In the year to end February 2017 new build house prices rose on average by 5.3% across the UK which is approaching 2% down on last year’s figure of 7.0%, according to LSL Land & New Homes.
Looking at the big picture it appears as if the North is seeing a steady uplift from a low base which will be starting to take prices above the levels last seen in 2007, the year before the market crashed, LSL Land & New Homes said. Over the past nine months there has been a slow uplift from 2 to 3% across the North.
The South has generally seen a few years of reasonably strong annual growth at around 6%, but this now seems to be weakening a little, with a slow decline in the growth rate being evident over the past six months.
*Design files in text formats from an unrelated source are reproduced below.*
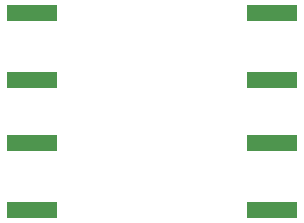
<source format=gbr>
G04 #@! TF.GenerationSoftware,KiCad,Pcbnew,(5.1.7)-1*
G04 #@! TF.CreationDate,2020-11-10T17:22:49+01:00*
G04 #@! TF.ProjectId,137_MHz_BPF_2nd_Order,3133375f-4d48-47a5-9f42-50465f326e64,rev?*
G04 #@! TF.SameCoordinates,Original*
G04 #@! TF.FileFunction,Paste,Bot*
G04 #@! TF.FilePolarity,Positive*
%FSLAX46Y46*%
G04 Gerber Fmt 4.6, Leading zero omitted, Abs format (unit mm)*
G04 Created by KiCad (PCBNEW (5.1.7)-1) date 2020-11-10 17:22:49*
%MOMM*%
%LPD*%
G01*
G04 APERTURE LIST*
%ADD10R,4.200000X1.350000*%
G04 APERTURE END LIST*
D10*
X33000000Y-60825000D03*
X33000000Y-55175000D03*
X53300000Y-60825000D03*
X53300000Y-55175000D03*
X33000000Y-66175000D03*
X33000000Y-71825000D03*
X53300000Y-66175000D03*
X53300000Y-71825000D03*
M02*

</source>
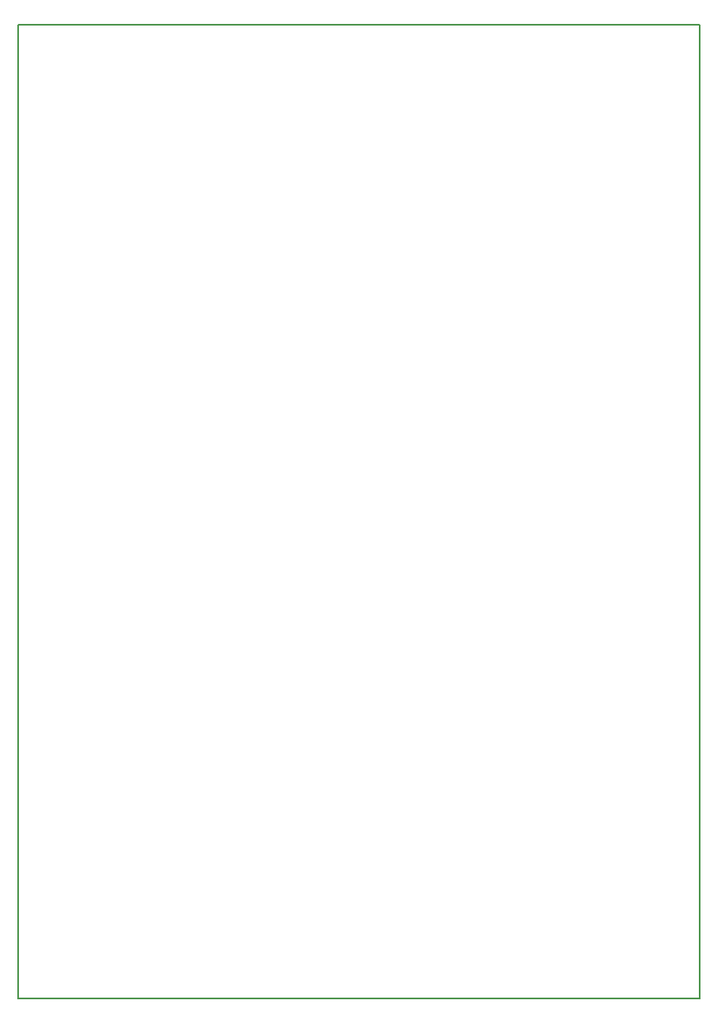
<source format=gbr>
%TF.GenerationSoftware,KiCad,Pcbnew,(5.1.8)-1*%
%TF.CreationDate,2021-03-28T00:11:49-03:00*%
%TF.ProjectId,PIC18F4550,50494331-3846-4343-9535-302e6b696361,rev?*%
%TF.SameCoordinates,Original*%
%TF.FileFunction,Profile,NP*%
%FSLAX46Y46*%
G04 Gerber Fmt 4.6, Leading zero omitted, Abs format (unit mm)*
G04 Created by KiCad (PCBNEW (5.1.8)-1) date 2021-03-28 00:11:49*
%MOMM*%
%LPD*%
G01*
G04 APERTURE LIST*
%TA.AperFunction,Profile*%
%ADD10C,0.200000*%
%TD*%
G04 APERTURE END LIST*
D10*
X192025000Y-47875000D02*
X122025000Y-47875000D01*
X192025000Y-147875000D02*
X192025000Y-47875000D01*
X122025000Y-47875000D02*
X122025000Y-147875000D01*
X122025000Y-147875000D02*
X192025000Y-147875000D01*
M02*

</source>
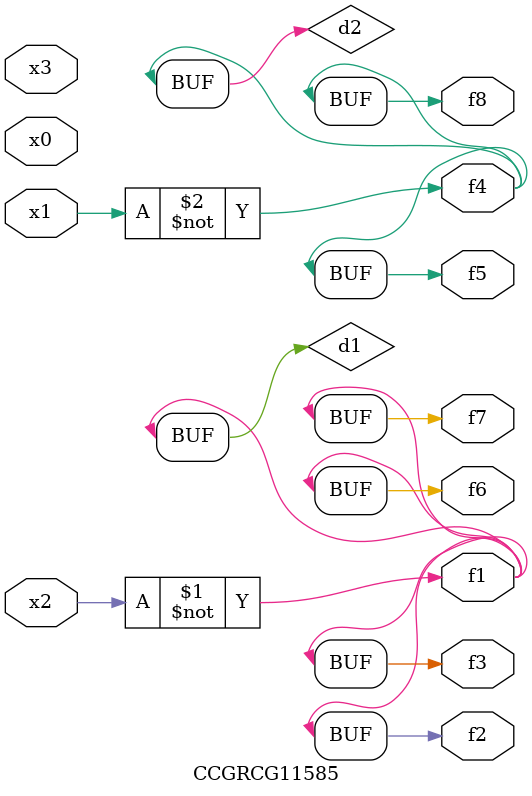
<source format=v>
module CCGRCG11585(
	input x0, x1, x2, x3,
	output f1, f2, f3, f4, f5, f6, f7, f8
);

	wire d1, d2;

	xnor (d1, x2);
	not (d2, x1);
	assign f1 = d1;
	assign f2 = d1;
	assign f3 = d1;
	assign f4 = d2;
	assign f5 = d2;
	assign f6 = d1;
	assign f7 = d1;
	assign f8 = d2;
endmodule

</source>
Greater London has had many years of growth since the 2007/8 crash, with prices nearly doubling in many areas, but again the heat is coming out of the market, with reports of price falls in prime areas. If the dip of the past two months continues then it is likely that the rate of growth will fall to its lowest level for some years.
In February 2016 East Anglia had seen the fastest annual house price growth with a gure of 9.1% but in the year to February 2017 this region has fallen to 5th position at 5.1%. Greater London continues to have the highest growth rate at 8.6% which is roughly unchanged on last year’s figure of 8.5%.
The East Midlands at 7.3% has taken the second position from the South East at 6.6% with a respective rise and fall of about 1%. Wales has moved up to fourth position with growth of 6.3% which is a large increase on last year’s figure of 2.2%.
Of the remaining regions, the North West and South West are both close to 5%, and there is then a marked step down to Scotland, West Midlands, Yorkshire & the Humber which all have around 2% year on year growth. Finally the North East is just getting back into positive territory.
“The DCLG Housing Statistical Release on new build dwellings came out last month and makes interesting reading,” said LSL Land & New Homes. “In the final quarter of 2016 new build stats in England were 143% above the trough in the March Quarter of 2009 but are still 15% below the peak quarter of March 2007. This is a sure sign that the industry is doing well. Private sector start in the final quarter of 2016 were 4% ahead of the previous quarter and 15% ahead of the same quarter last year.
“In recent times there has been quite a lot of noise from the estate agency sector that there is a shortage of property coming to the market for them to sell.
“But when total sales volumes in England for the above time periods are considered some interesting comparisons appear. In the year to the third quarter of 2016 all England residential sales stood at 867,874 which is less than 2% above the figure for the same quarter last year, yet private sector new build starts look to be about 15% ahead.
“Similarly the peak annual sales volume figure for England was reached in Q2 2007 at a figure of 1,294,148 which is nearly 50% above the figure for the year to Q3 2016, and yet at that time new build starts were only 15% above present levels.
“The clear indication is that new building is growing to fill the void left by the shortage of second hand property, or put another way, new build is becoming a more popular choice of housing.”